-- start Data excerpts --
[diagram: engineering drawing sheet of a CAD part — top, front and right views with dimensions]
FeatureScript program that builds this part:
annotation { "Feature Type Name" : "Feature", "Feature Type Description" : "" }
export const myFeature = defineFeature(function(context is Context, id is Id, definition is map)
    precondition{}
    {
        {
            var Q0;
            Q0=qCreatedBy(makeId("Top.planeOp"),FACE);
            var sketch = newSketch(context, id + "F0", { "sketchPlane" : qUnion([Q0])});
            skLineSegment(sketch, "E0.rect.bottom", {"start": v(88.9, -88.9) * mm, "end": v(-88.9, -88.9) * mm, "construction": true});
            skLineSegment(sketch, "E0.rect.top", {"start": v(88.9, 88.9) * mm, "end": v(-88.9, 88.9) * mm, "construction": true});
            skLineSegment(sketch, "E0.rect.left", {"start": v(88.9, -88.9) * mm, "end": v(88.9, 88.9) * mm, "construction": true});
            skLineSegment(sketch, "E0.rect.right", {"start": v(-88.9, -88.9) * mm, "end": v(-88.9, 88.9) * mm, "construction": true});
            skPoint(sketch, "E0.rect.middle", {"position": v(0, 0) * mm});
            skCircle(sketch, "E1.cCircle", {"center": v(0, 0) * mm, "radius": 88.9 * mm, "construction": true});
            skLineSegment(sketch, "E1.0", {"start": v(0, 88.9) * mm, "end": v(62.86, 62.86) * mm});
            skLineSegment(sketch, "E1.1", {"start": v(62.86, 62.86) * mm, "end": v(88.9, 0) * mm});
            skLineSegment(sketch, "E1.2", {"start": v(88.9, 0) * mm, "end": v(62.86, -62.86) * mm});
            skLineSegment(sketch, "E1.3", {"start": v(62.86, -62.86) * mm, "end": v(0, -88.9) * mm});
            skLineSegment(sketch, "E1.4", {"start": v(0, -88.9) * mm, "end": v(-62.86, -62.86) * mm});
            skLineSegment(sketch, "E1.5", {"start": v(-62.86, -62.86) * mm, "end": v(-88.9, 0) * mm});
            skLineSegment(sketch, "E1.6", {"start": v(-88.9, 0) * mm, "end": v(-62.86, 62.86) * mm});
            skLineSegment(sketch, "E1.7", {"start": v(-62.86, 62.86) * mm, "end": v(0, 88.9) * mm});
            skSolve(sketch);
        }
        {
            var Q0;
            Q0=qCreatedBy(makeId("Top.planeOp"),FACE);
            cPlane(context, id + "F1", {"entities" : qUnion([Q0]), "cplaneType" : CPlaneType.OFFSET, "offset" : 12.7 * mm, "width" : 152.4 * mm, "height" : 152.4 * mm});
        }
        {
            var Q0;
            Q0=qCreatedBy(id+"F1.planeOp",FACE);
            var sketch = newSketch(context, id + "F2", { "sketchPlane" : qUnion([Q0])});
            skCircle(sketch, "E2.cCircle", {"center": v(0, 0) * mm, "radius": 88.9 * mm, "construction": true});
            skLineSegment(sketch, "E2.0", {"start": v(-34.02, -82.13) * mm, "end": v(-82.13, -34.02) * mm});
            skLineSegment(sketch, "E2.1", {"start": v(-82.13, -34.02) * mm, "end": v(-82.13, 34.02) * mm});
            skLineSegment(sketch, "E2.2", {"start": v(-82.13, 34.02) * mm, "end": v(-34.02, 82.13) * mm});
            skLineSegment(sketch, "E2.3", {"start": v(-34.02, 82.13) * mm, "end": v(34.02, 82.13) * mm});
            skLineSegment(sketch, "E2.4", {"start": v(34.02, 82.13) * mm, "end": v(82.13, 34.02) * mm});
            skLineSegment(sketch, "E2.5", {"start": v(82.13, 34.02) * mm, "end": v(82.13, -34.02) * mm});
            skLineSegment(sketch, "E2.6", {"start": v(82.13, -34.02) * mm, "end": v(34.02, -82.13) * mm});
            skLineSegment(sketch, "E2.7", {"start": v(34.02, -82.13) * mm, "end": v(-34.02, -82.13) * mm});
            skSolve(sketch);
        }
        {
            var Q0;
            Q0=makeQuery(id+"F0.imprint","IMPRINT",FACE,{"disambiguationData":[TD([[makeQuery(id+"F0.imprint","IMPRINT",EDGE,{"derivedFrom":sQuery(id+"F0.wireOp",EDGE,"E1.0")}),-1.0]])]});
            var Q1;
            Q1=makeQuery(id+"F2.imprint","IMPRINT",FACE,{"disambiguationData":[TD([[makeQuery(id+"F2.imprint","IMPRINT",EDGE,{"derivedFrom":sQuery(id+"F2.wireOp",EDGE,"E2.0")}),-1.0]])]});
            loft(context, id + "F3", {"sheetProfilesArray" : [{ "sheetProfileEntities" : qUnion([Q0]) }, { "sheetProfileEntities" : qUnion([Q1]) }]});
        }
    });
-- end Data excerpts --
(Given request): Return each line of the listing that contains the string "sketchPlane". Matching is case-sensitive.

(The result):
            var sketch = newSketch(context, id + "F0", { "sketchPlane" : qUnion([Q0])});
            var sketch = newSketch(context, id + "F2", { "sketchPlane" : qUnion([Q0])});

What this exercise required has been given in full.